Beginning at the first line of the material, output each line exactly until you reach and include the line containing "the richest sources". Leave every picture out.

+++

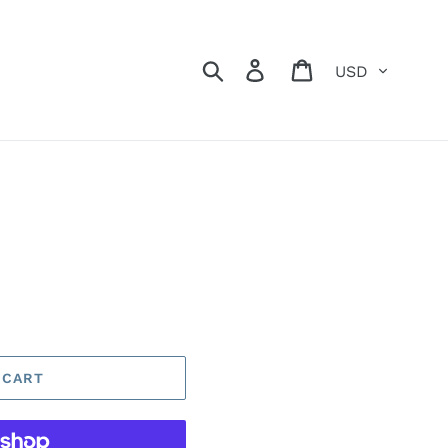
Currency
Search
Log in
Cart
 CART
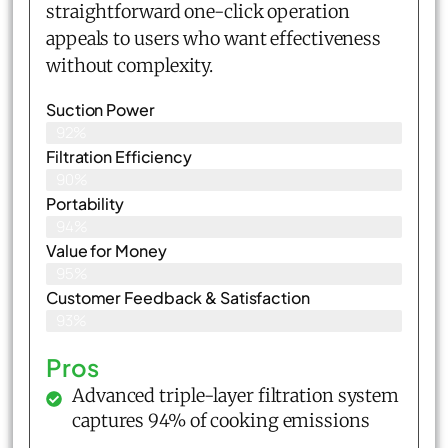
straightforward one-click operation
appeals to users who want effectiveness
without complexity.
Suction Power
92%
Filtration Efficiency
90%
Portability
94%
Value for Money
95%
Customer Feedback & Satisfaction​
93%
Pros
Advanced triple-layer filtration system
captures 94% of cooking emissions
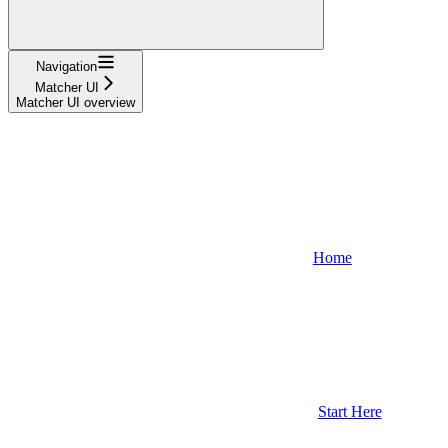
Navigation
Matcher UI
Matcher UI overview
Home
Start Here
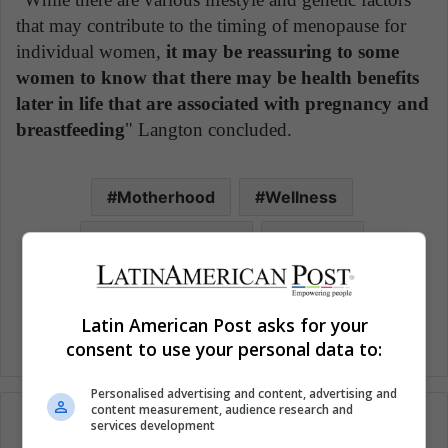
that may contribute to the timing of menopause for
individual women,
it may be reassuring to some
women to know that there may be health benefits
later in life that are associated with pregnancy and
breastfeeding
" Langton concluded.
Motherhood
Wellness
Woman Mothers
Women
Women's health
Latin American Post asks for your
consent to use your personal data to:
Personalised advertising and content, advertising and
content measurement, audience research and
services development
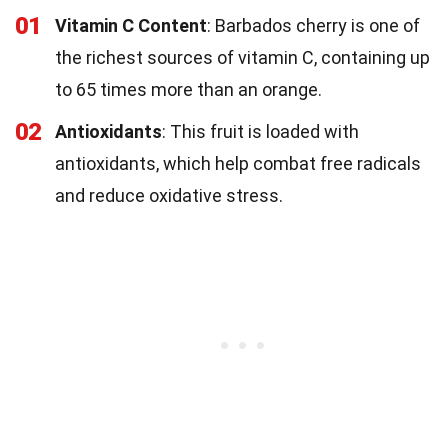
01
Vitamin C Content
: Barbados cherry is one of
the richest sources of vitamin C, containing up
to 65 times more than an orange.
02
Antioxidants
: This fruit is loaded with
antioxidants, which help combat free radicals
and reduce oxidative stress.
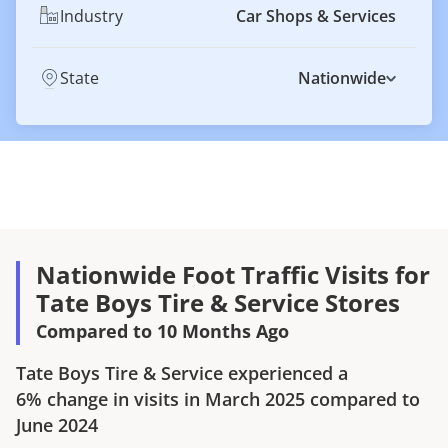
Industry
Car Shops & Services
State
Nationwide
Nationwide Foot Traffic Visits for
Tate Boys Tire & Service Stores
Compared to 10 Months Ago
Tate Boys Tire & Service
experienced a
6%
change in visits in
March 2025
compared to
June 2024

+++

_OUTPUT FOR THIS EXERCISE_
Currency
Search
Log in
Cart
 CART
straightforward one-click operation
appeals to users who want effectiveness
without complexity.
Suction Power
92%
Filtration Efficiency
90%
Portability
94%
Value for Money
95%
Customer Feedback & Satisfaction​
93%
Pros
Advanced triple-layer filtration system
captures 94% of cooking emissions
Navigation
Matcher UI
Matcher UI overview
Home
Start Here
that may contribute to the timing of menopause for
individual women,
it may be reassuring to some
women to know that there may be health benefits
later in life that are associated with pregnancy and
breastfeeding
" Langton concluded.
Motherhood
Wellness
Woman Mothers
Women
Women's health
Latin American Post asks for your
consent to use your personal data to:
Personalised advertising and content, advertising and
content measurement, audience research and
services development
01
Vitamin C Content
: Barbados cherry is one of
the richest sources of vitamin C, containing up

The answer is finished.